• _AUFGABEN_
A. Fassen Sie den Absatz des zu prüfenden Textes, der mit „Ich werde es vermissen“ beginnt, als kurze Stichpunktliste zusammen und erhalten Sie dabei seine wesentlichen Aussagen.
B. Beantworten Sie anhand des zu prüfenden Textes die folgenden Fragen, jeweils in einer eigenen Zeile:
(i) Wohin kommt das Kind in ein paar Tagen?
(ii) In welcher Situation, so heißt es, wird sich das Kind ärgern?
(iii) Was möchte die schreibende Person am Morgen sein?
C. Geben Sie den Inhalt des zu prüfenden Textes in genau zwei Sätzen wieder.

• _ZU PRÜFENDER TEXT_
::::

Wenn ich Bilder von Dir anschaue, als Du noch ganz klein warst, dann werde ich etwas wehmütig. Und noch wehmütiger werde ich, wenn ich daran denke, dass Du in ein paar Tagen in die Kita kommst. Und dass unsere gemeinsame Zeit bald vorbei ist, weil ich arbeiten gehen muss.

Ich werde so viele Dinge verpassen, die Du sagst, machst, neu für dich entdeckst. Ich werde aber auch verpassen, wie Du Dich ärgerst, wenn Dir jemand ein Spielzeug weggenommen hat. Oder wenn Du traurig bist und weinst. Wer wird Dich dann trösten? Hoffentlich wird Dich überhaupt jemand in den Arm nehmen. Es tut mir richtig weh, wenn ich das schreibe, denn ich möchte nicht, dass Du in Deiner Trauer und in Deinem Schmerz alleingelassen wirst.

Ich werde es vermissen, mit Dir aufzustehen und noch lange im Bett liegenzubleiben und zu kuscheln, anstatt ganz schnell das Frühstück zu richten und Dich anzuziehen. Ich befürchte, dass uns die Hektik übermannt, und dass ich mit Dir ungeduldig sein werde, weil Du Deine Zeit brauchst, ich aber pünktlich sein will.

::::

• _DATENSATZAUSZÜGE_

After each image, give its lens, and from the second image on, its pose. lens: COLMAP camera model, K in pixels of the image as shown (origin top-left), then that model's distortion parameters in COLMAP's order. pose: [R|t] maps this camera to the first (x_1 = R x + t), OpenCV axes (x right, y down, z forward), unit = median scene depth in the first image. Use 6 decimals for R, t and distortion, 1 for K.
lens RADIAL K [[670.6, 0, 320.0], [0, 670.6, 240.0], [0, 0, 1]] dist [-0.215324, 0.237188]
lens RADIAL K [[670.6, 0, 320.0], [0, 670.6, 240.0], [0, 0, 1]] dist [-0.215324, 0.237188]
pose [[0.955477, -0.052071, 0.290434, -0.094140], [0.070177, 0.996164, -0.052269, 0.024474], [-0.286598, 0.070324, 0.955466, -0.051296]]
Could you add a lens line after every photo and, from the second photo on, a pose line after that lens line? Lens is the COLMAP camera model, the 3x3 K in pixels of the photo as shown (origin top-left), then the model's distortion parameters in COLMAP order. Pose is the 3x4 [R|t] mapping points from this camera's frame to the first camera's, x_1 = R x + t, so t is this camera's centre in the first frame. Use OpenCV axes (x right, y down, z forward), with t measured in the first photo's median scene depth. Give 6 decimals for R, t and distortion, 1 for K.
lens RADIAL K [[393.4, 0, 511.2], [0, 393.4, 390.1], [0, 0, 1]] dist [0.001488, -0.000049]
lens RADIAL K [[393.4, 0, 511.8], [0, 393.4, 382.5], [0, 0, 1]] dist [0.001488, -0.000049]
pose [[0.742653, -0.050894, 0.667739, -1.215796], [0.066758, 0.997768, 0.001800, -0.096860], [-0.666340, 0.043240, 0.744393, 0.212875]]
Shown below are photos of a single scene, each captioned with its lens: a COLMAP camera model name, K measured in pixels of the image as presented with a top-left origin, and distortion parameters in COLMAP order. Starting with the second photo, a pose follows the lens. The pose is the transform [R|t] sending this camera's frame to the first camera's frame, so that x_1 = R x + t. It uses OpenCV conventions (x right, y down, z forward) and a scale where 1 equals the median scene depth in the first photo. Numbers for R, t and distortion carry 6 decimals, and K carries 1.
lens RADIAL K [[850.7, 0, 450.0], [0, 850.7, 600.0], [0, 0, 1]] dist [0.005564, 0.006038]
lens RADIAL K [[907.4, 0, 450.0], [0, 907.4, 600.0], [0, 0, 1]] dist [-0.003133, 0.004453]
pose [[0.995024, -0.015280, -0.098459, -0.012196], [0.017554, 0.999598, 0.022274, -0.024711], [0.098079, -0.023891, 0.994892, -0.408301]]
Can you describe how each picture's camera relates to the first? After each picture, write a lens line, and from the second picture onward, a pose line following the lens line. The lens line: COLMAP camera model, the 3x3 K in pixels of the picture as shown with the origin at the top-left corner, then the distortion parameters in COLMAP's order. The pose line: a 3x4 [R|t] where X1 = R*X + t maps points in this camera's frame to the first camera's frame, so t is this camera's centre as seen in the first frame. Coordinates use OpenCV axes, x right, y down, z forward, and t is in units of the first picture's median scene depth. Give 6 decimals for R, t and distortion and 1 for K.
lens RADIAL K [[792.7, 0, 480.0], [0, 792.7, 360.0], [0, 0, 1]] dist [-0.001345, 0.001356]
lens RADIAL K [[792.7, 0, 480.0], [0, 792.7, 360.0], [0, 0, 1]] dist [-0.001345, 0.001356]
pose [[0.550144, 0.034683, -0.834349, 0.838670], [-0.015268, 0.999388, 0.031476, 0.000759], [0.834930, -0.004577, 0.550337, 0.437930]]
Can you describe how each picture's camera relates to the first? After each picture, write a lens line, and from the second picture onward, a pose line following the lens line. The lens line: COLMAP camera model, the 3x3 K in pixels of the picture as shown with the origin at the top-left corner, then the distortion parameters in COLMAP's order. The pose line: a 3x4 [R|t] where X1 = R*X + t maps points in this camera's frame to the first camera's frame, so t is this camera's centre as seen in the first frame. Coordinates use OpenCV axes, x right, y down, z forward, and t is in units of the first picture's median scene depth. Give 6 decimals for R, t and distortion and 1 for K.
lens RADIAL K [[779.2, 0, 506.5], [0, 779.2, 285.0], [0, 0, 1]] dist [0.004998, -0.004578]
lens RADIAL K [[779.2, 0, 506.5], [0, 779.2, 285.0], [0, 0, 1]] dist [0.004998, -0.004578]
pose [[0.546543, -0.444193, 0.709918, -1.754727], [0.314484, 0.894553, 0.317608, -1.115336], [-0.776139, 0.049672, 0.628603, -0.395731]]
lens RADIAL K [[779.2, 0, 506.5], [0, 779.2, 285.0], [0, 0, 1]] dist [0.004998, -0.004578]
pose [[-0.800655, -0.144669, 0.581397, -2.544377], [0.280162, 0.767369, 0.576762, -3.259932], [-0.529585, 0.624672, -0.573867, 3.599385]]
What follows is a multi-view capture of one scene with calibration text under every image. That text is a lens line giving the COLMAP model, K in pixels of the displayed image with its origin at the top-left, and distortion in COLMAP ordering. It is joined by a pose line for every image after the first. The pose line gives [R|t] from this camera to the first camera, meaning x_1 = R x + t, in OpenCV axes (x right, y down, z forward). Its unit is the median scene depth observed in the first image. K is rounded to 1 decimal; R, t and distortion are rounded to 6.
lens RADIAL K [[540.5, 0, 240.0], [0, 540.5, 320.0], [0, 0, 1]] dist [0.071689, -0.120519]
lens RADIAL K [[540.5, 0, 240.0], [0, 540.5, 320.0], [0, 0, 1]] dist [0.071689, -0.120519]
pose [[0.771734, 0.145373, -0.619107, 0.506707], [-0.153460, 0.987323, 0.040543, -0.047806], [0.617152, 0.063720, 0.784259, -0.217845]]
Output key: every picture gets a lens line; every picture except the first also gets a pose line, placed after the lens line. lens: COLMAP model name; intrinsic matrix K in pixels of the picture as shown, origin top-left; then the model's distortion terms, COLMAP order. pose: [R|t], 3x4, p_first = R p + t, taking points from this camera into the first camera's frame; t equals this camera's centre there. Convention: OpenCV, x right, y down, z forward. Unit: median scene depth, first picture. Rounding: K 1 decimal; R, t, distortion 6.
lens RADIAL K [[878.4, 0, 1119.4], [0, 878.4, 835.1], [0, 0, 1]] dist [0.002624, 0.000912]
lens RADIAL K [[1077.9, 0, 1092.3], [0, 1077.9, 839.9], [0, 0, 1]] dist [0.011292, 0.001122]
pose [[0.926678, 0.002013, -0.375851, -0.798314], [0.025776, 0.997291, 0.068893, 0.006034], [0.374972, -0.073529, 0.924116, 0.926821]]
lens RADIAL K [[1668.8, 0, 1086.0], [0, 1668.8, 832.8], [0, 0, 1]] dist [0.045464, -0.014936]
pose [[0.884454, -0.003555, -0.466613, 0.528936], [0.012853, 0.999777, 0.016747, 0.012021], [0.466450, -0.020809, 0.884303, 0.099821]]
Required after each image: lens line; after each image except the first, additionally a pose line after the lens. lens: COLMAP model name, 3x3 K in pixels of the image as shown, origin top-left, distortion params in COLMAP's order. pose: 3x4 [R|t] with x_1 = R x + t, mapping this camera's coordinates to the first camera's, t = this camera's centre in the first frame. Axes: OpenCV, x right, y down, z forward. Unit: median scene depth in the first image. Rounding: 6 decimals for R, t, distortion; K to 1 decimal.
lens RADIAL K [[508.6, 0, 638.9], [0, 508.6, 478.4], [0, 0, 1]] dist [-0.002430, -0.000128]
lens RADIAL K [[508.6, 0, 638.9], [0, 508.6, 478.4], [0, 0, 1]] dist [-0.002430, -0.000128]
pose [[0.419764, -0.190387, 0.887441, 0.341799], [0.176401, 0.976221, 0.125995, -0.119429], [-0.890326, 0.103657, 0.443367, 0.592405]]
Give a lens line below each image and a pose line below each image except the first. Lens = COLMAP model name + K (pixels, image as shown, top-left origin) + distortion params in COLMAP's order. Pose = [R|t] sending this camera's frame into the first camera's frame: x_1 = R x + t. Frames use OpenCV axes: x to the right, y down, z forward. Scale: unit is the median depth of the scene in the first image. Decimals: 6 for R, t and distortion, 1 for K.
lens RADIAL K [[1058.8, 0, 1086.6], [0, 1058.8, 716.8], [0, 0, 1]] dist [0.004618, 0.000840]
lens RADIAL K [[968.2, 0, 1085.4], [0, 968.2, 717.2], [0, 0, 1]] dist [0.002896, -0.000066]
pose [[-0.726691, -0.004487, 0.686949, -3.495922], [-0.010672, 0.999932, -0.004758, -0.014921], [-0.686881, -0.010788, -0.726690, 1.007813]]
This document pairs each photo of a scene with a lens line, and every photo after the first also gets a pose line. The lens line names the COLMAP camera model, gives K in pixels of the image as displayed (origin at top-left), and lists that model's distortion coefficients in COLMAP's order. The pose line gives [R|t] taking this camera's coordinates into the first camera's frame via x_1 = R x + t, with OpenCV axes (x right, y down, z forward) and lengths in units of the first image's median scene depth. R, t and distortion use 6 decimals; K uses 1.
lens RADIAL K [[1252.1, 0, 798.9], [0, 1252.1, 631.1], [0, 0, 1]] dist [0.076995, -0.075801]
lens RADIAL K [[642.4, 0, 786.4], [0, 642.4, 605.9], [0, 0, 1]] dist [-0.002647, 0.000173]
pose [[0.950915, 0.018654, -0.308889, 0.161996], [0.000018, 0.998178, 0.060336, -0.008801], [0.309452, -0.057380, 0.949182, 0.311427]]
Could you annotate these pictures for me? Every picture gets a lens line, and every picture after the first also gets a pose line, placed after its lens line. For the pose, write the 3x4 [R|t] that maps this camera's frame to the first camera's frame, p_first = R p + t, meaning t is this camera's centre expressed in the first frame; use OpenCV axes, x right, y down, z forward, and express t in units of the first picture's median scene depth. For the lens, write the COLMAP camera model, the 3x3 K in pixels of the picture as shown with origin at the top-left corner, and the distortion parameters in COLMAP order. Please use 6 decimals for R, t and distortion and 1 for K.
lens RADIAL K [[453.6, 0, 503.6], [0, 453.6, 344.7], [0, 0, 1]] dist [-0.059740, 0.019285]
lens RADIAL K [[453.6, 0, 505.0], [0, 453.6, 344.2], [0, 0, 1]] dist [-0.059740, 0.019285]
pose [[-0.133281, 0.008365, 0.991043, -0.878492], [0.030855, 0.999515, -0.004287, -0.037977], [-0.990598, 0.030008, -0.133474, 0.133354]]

::::

• _LÖSUNGEN_
A.
- Vermissen wird die schreibende Person das gemeinsame Aufstehen, das lange Liegenbleiben im Bett und das Kuscheln.
- Stattdessen müssen künftig schnell das Frühstück gerichtet und das Kind angezogen werden.
- Sie befürchtet, dass die Hektik überhandnimmt.
- Sie befürchtet zudem, mit dem Kind ungeduldig zu werden, weil es seine Zeit braucht, sie aber pünktlich sein will.

B.
(i) In die Kita.
(ii) Wenn ihm jemand ein Spielzeug weggenommen hat.
(iii) Pünktlich.

C. Die schreibende Person wird wehmütig, weil das Kind in wenigen Tagen in die Kita kommt und die gemeinsame Zeit bald endet, da sie arbeiten gehen muss. Sie bedauert, vieles zu verpassen, fragt sich, wer das Kind trösten wird, und befürchtet, dass morgens Hektik aufkommt und sie ungeduldig mit ihm wird.